Breath holding involves a patient taking a full breath and then holding it for several seconds. As the patient holds his or her breath, the radiation beam is switched on and then turned off just before the patient begins to breathe normally again. Breath holding assumes a tumor will be in a certain location when the patient breaths in. This may not always be the case, depending on the depth of a patient’s breath. Breath holding also may be very difficult for patients with advanced lung disease.
Frames enable physicians to apply pressure to a patient’s abdomen to decrease the movement of the diaphragm and chest cavity. Although frames reduce tumor movement within the chest, they do not completely eliminate it. This technique also can be uncomfortable and may be very restrictive for patients who have baseline breathing problems or advanced lung disease.
Techniques such as gating, breath holding and frames have allowed physicians to deliver much higher doses of radiation in as few as three to five sessions with a procedure called stereotactic body radiation therapy (SBRT). This alternative treatment for lung cancer has been shown to be more effective than conventional radiation therapy, with three-year survival rates ranging from 52-88% and a five-year local control rate of 95%. Although SBRT enables doctors to spare more normal lung tissue than conventional methods, it still typically requires large margins around tumors to ensure that the radiation is delivered to the tumor and to account for the inaccuracies of gating, breath holding or frame usage.
Chemotherapy is used when cancer cells are thought to be located throughout the body or they are present in a patient’s blood or other fluids, which is often the case with metastatic lung tumors and advanced-stage lung cancer. Chemotherapy medication is delivered orally or through an IV (into a vein), and is given to a patient either as the sole treatment or in combination with surgery or radiation. Chemotherapy affects both normal tissue and the cancer cells, so patients may experience side effects, such as severe nausea and vomiting, infections, fatigue and weight loss. Based on randomized clinical trials chemotherapy is recommended in addition to local treatment for patients with later-stage disease. Disease-free 5-year survival for patients treated with chemotherapy following surgery range from 48-89% depending on how advanced the disease is.
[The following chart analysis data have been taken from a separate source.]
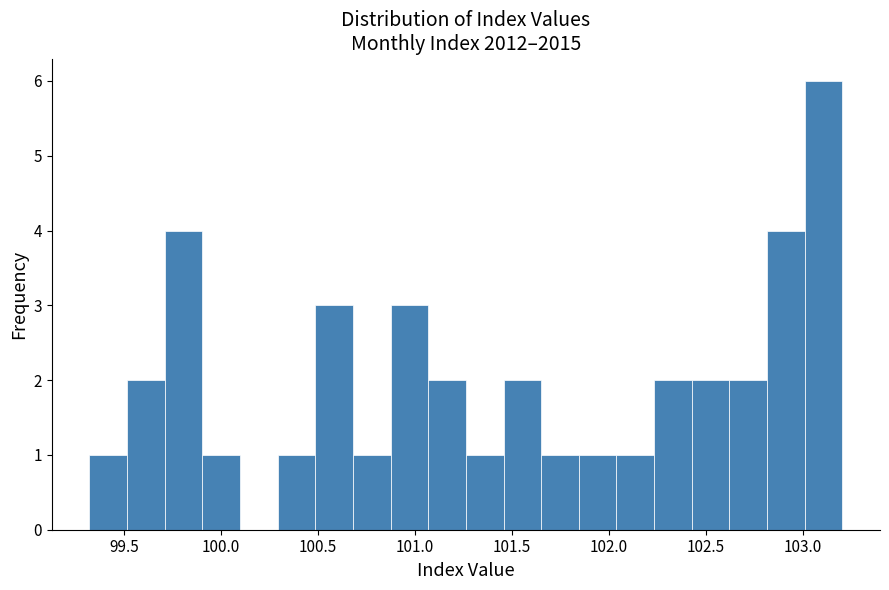

Around what value on the x-axis is the tallest bar? Give the approximate position of its centre, as read against the axis.

103.10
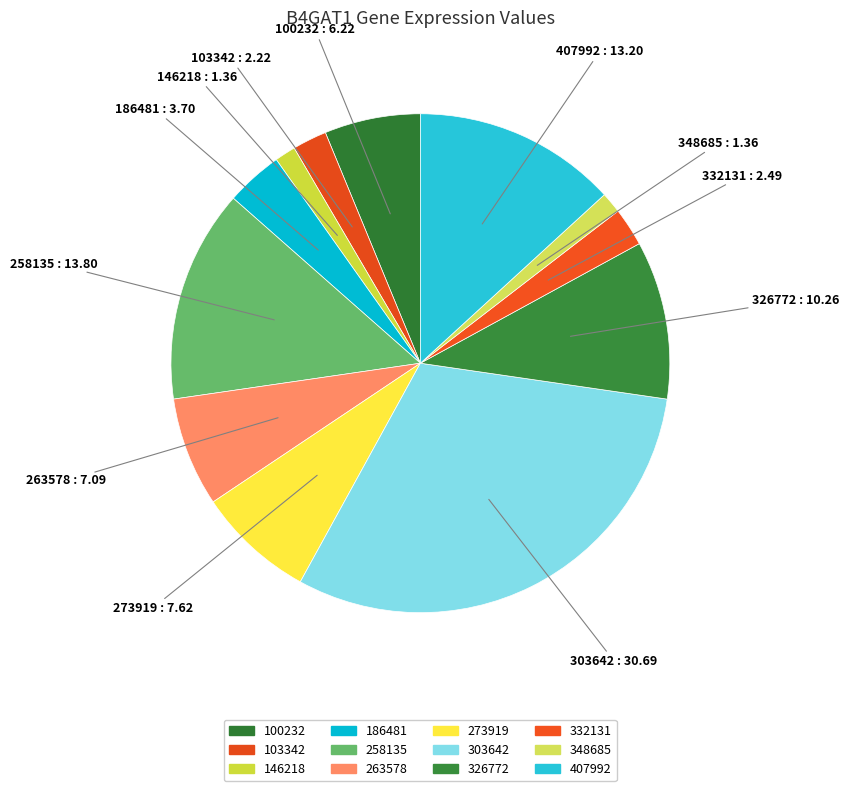

Count the number of slices in the pie.

12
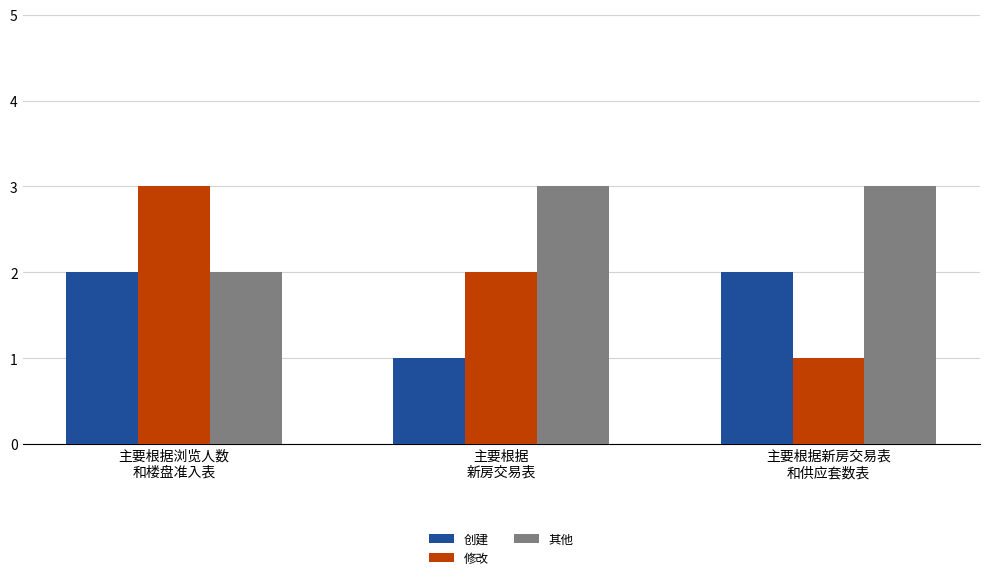

At which category is the sum across all series the highest?

主要根据浏览人数
和楼盘准入表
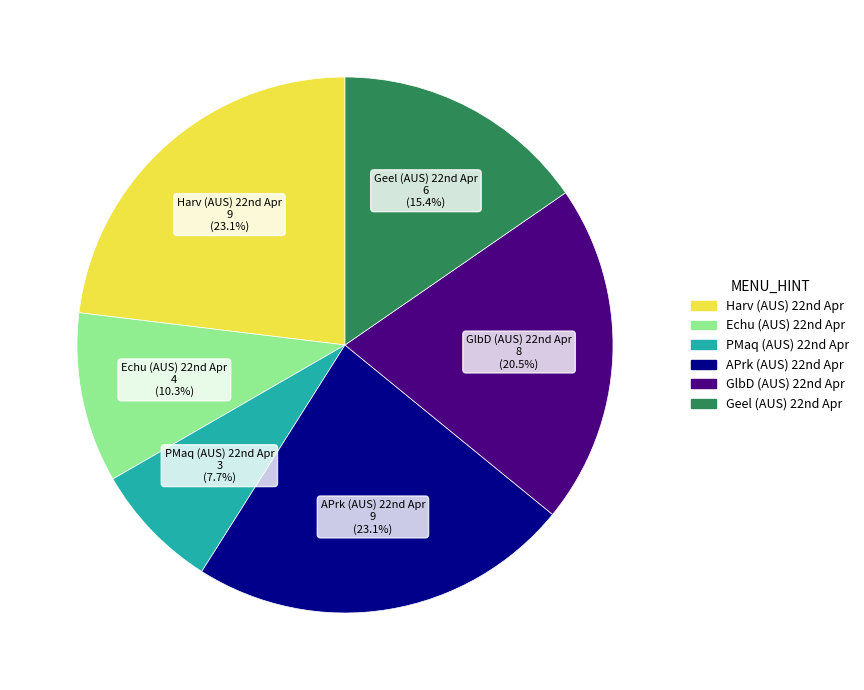

Does any single category account for the majority?

No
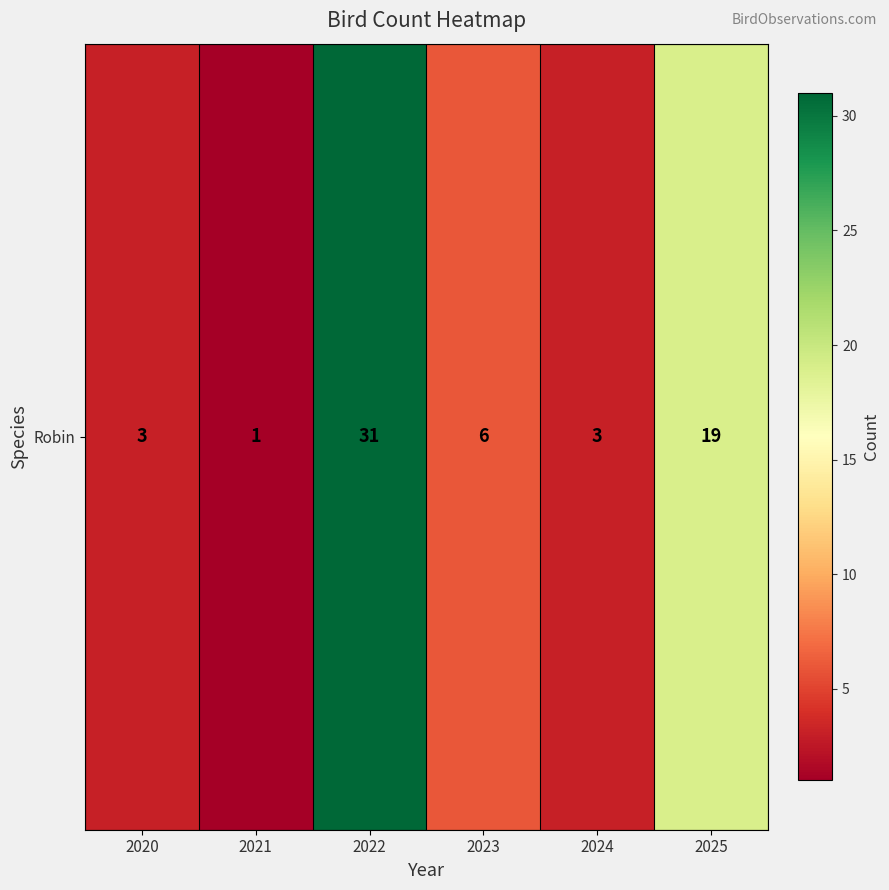

Reading left to right, transcribe all the data shown in this chart.

2020=3	2021=1	2022=31	2023=6	2024=3	2025=19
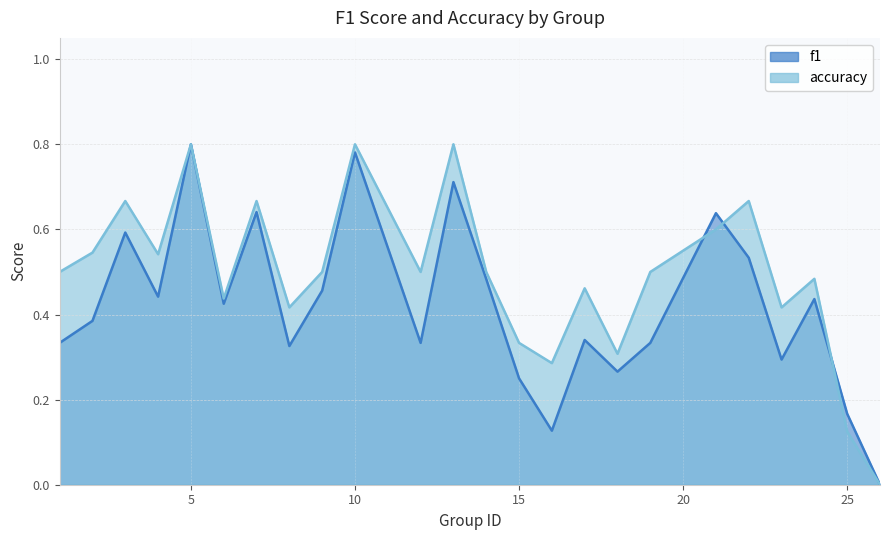

What is the difference between the accuracy values at 13 and 16?

0.5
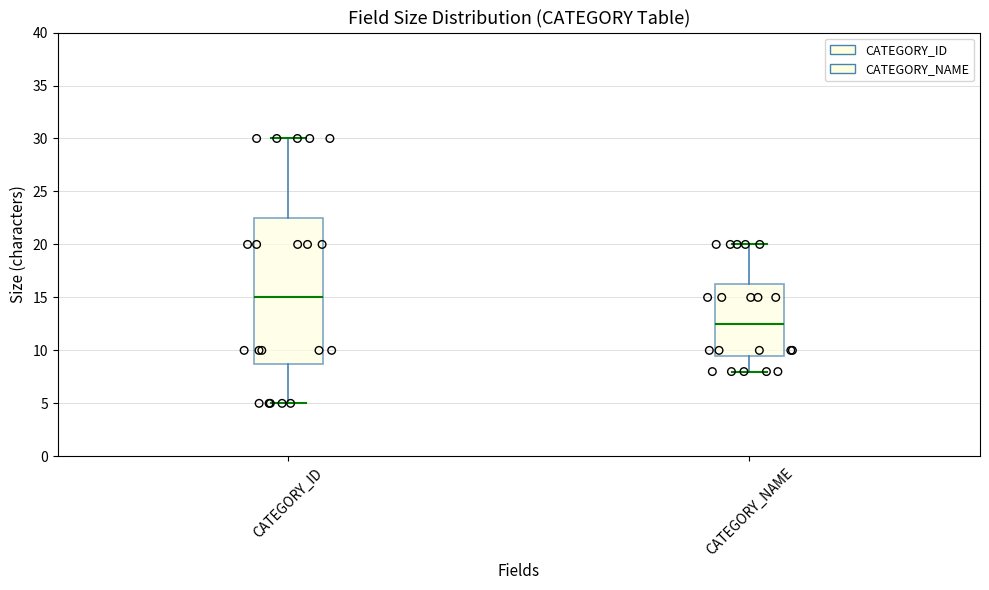

Where is the upper edge of the box for CATEGORY_NAME on the y-axis? The values are not printed on the chart, so give them approximately, as read against the axis.

16.5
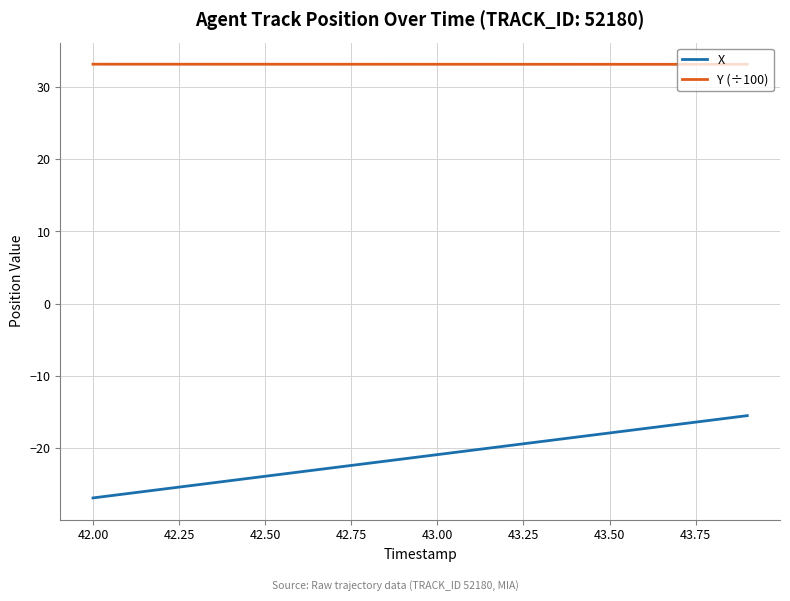

True or false: X and Y (÷100) intersect in this chart.

False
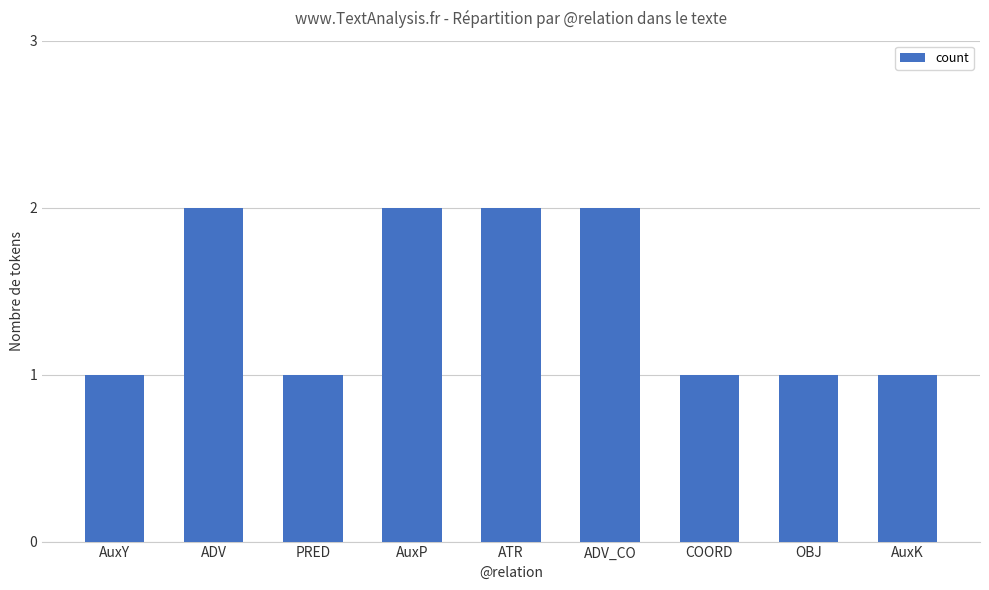

What is the label of the 6th bar from the left?

ADV_CO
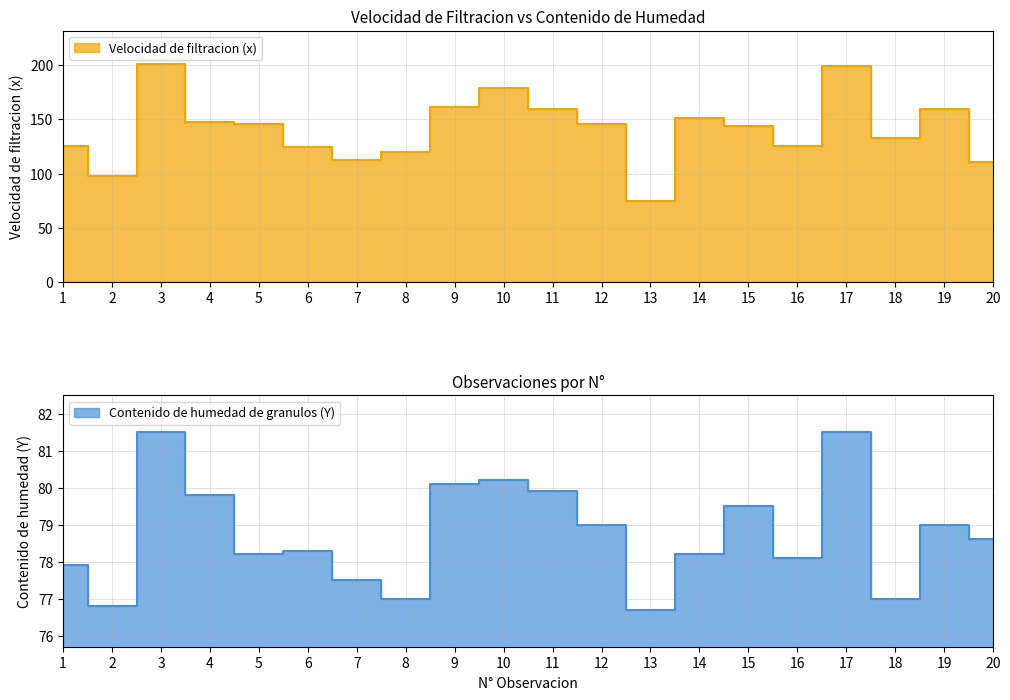

How many interior local valleys does the Contenido de humedad de granulos (Y) series have?

6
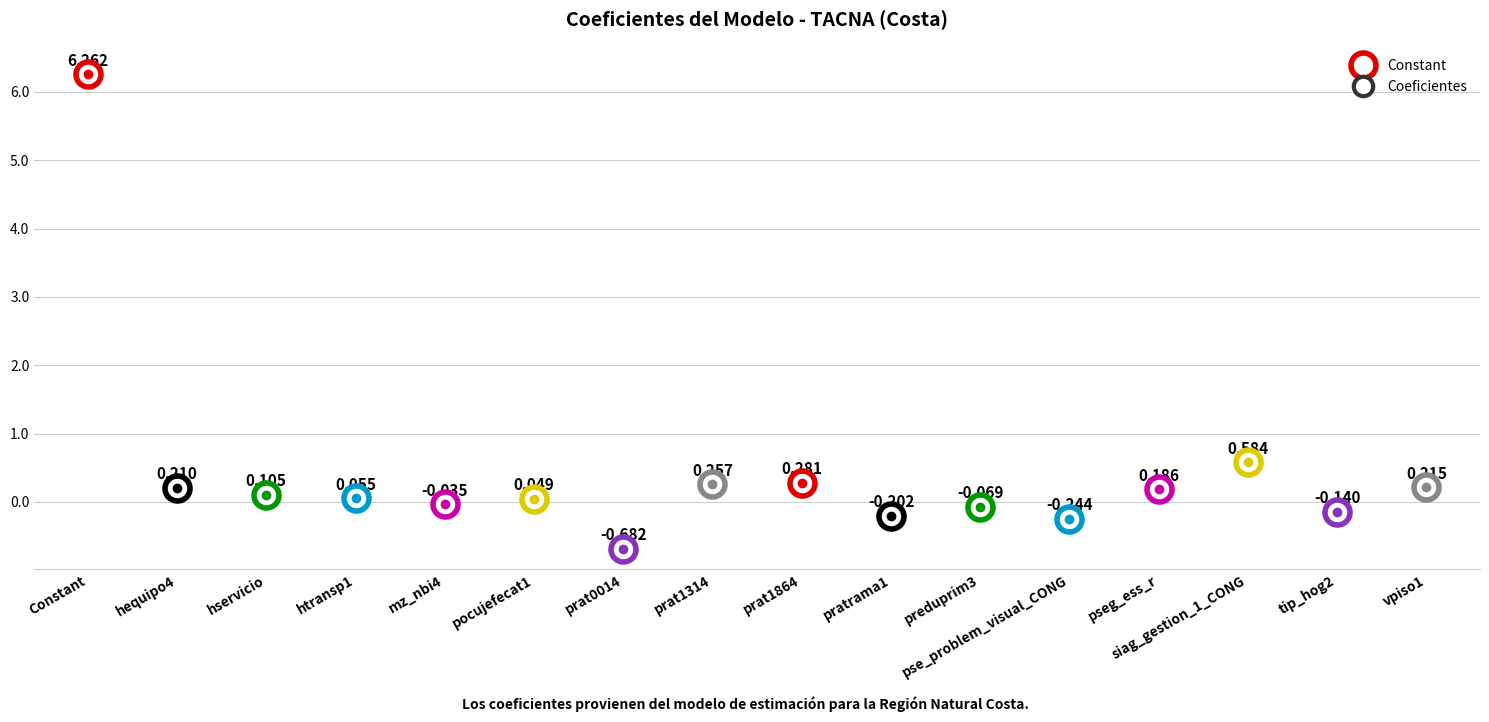

True or false: the data shows 0.1 at htransp1.

False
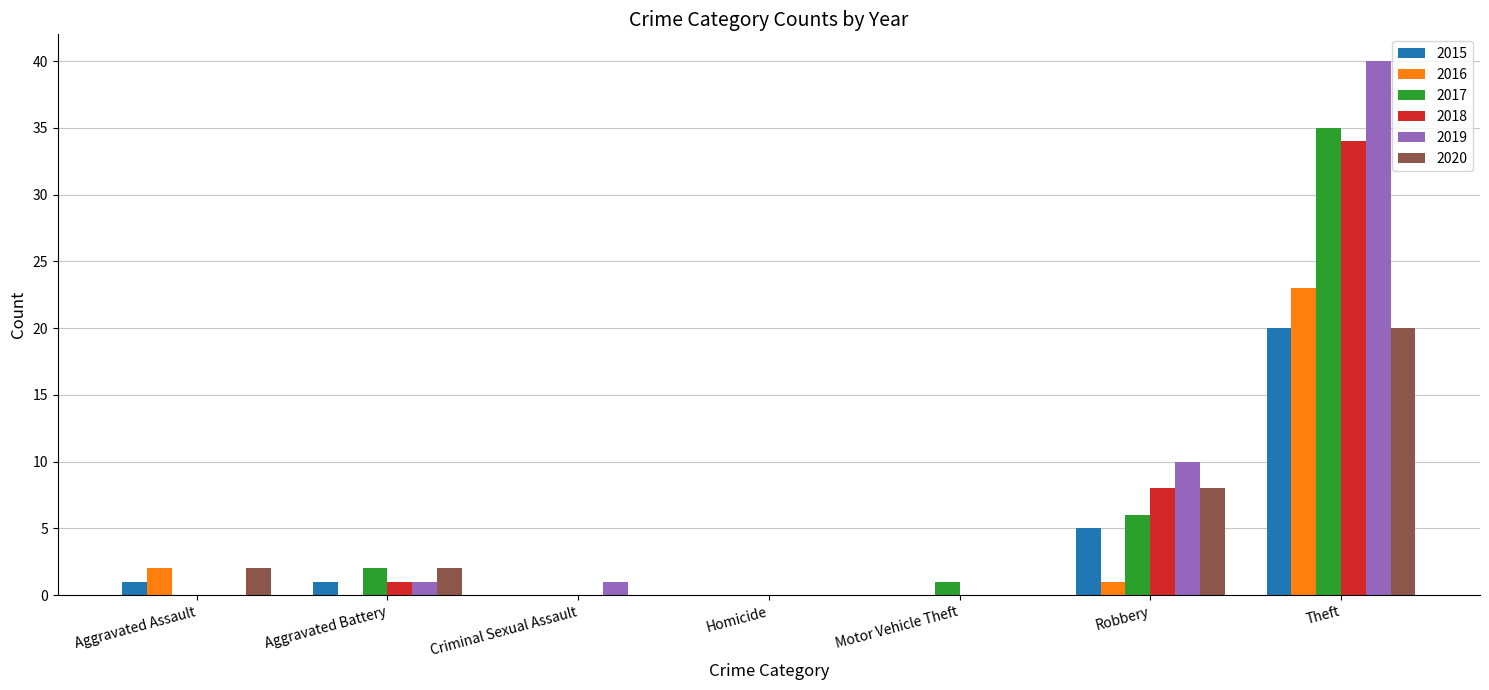

Reading right to left, extract all data points from this chart.

2015: Theft=20	Robbery=5	Motor Vehicle Theft=0	Homicide=0	Criminal Sexual Assault=0	Aggravated Battery=1	Aggravated Assault=1
2016: Theft=23	Robbery=1	Motor Vehicle Theft=0	Homicide=0	Criminal Sexual Assault=0	Aggravated Battery=0	Aggravated Assault=2
2017: Theft=35	Robbery=6	Motor Vehicle Theft=1	Homicide=0	Criminal Sexual Assault=0	Aggravated Battery=2	Aggravated Assault=0
2018: Theft=34	Robbery=8	Motor Vehicle Theft=0	Homicide=0	Criminal Sexual Assault=0	Aggravated Battery=1	Aggravated Assault=0
2019: Theft=40	Robbery=10	Motor Vehicle Theft=0	Homicide=0	Criminal Sexual Assault=1	Aggravated Battery=1	Aggravated Assault=0
2020: Theft=20	Robbery=8	Motor Vehicle Theft=0	Homicide=0	Criminal Sexual Assault=0	Aggravated Battery=2	Aggravated Assault=2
Radiosurgery devices, such as the CyberKnife , offer patients a new option for the treatment of lung cancer. The CyberKnife is used to treat lung cancer patients who cannot tolerate surgery, have an inoperable tumor, or are seeking an alternative to surgery. The challenge that doctors face with tumors in the lung is that those tumors move as the patient breathes. Unlike traditional radiation therapy, the CyberKnife System precisely identifies the tumor location as the patient breathes normally during treatment and can be used, in some cases, to treat lung tumors non-invasively.